(Record set)

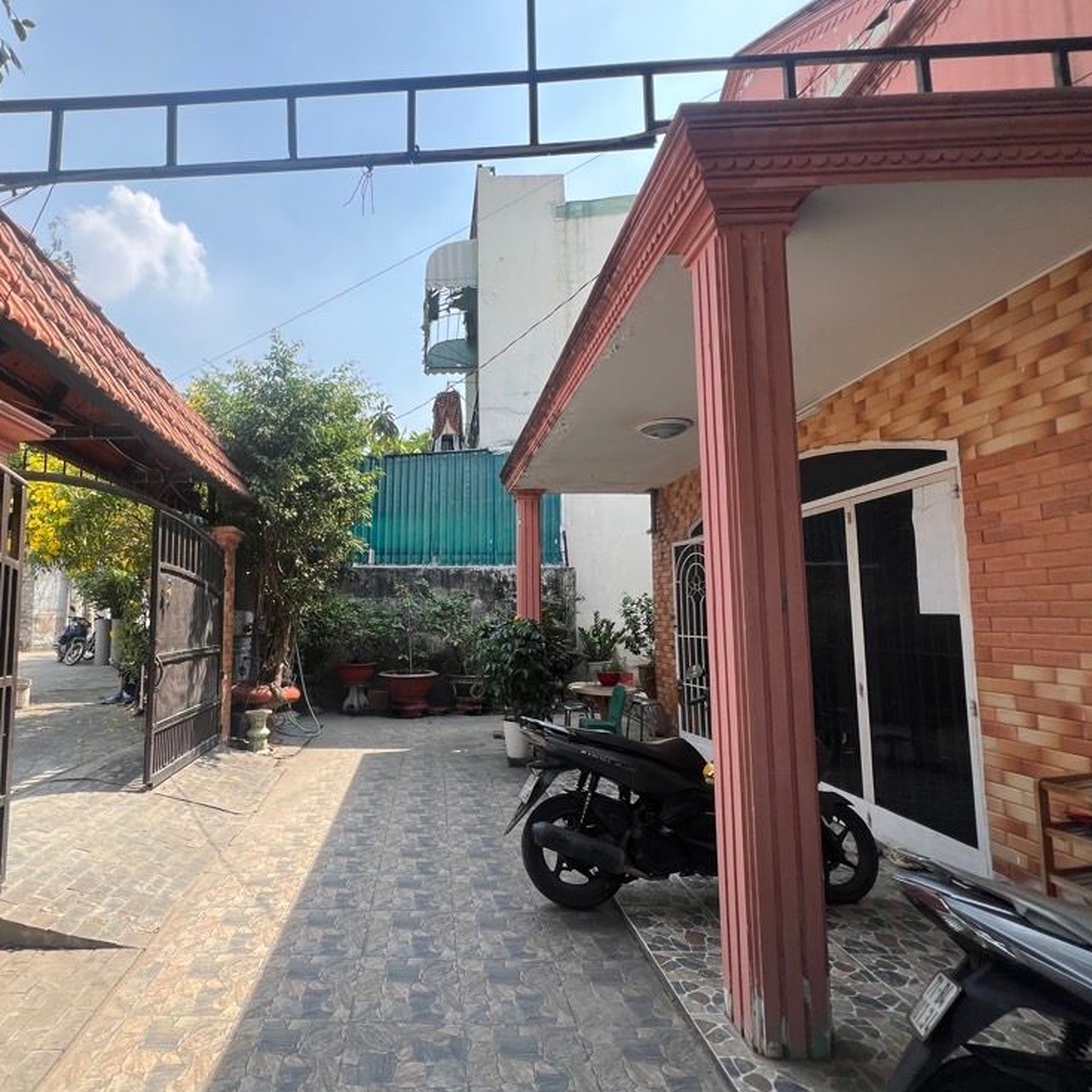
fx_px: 571
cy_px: 554
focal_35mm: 16
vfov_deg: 87.4
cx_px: 410
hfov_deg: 85.7
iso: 32
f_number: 1.8
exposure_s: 1/561
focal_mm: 1.57
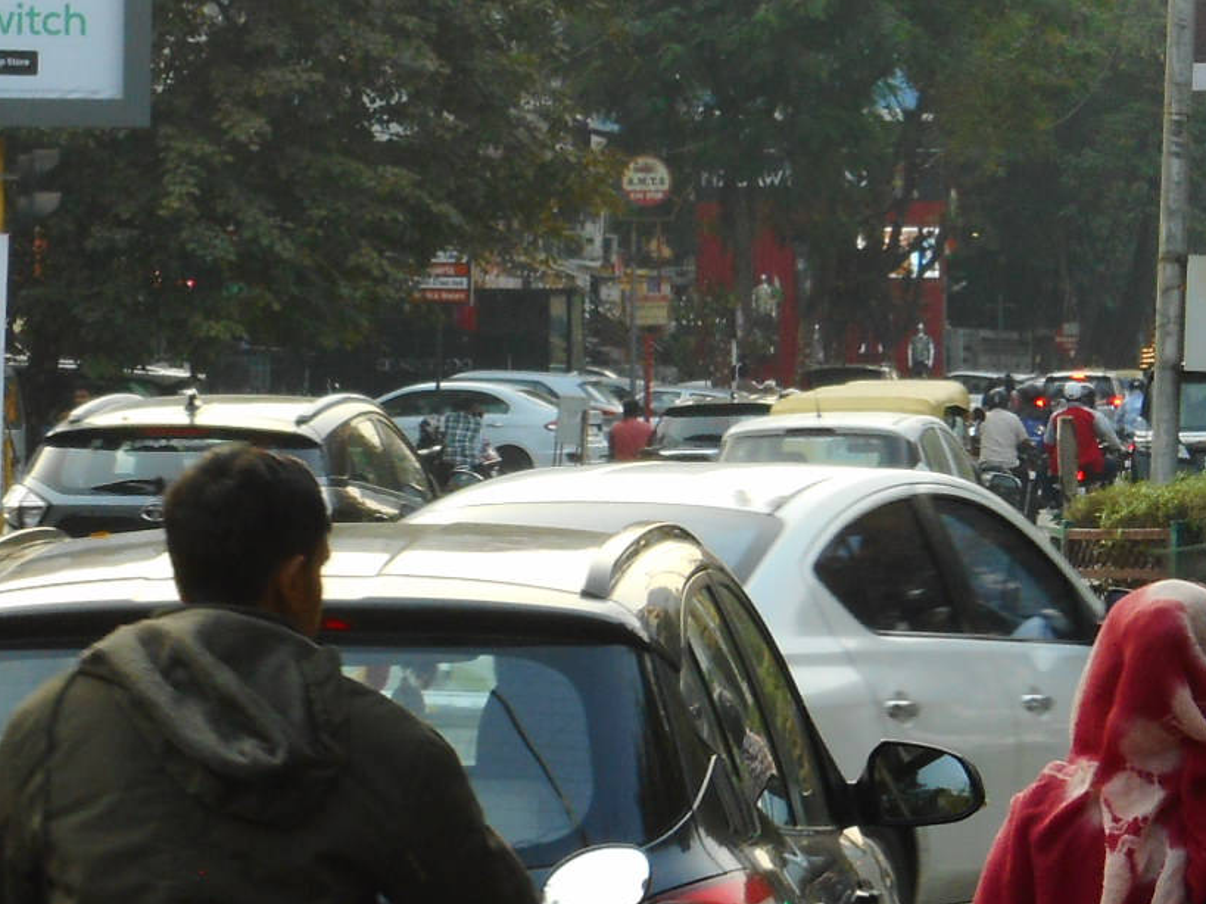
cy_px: 489
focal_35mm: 283
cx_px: -168
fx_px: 9858
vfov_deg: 5.3
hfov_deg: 7.0
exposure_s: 1/60
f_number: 5.8
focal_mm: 18.2
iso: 110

(End Record set)

*Work instruction*
The reply should consist of the listing restated word for word, with its pictures removed.

*Task answer*
fx_px: 571
cy_px: 554
focal_35mm: 16
vfov_deg: 87.4
cx_px: 410
hfov_deg: 85.7
iso: 32
f_number: 1.8
exposure_s: 1/561
focal_mm: 1.57
cy_px: 489
focal_35mm: 283
cx_px: -168
fx_px: 9858
vfov_deg: 5.3
hfov_deg: 7.0
exposure_s: 1/60
f_number: 5.8
focal_mm: 18.2
iso: 110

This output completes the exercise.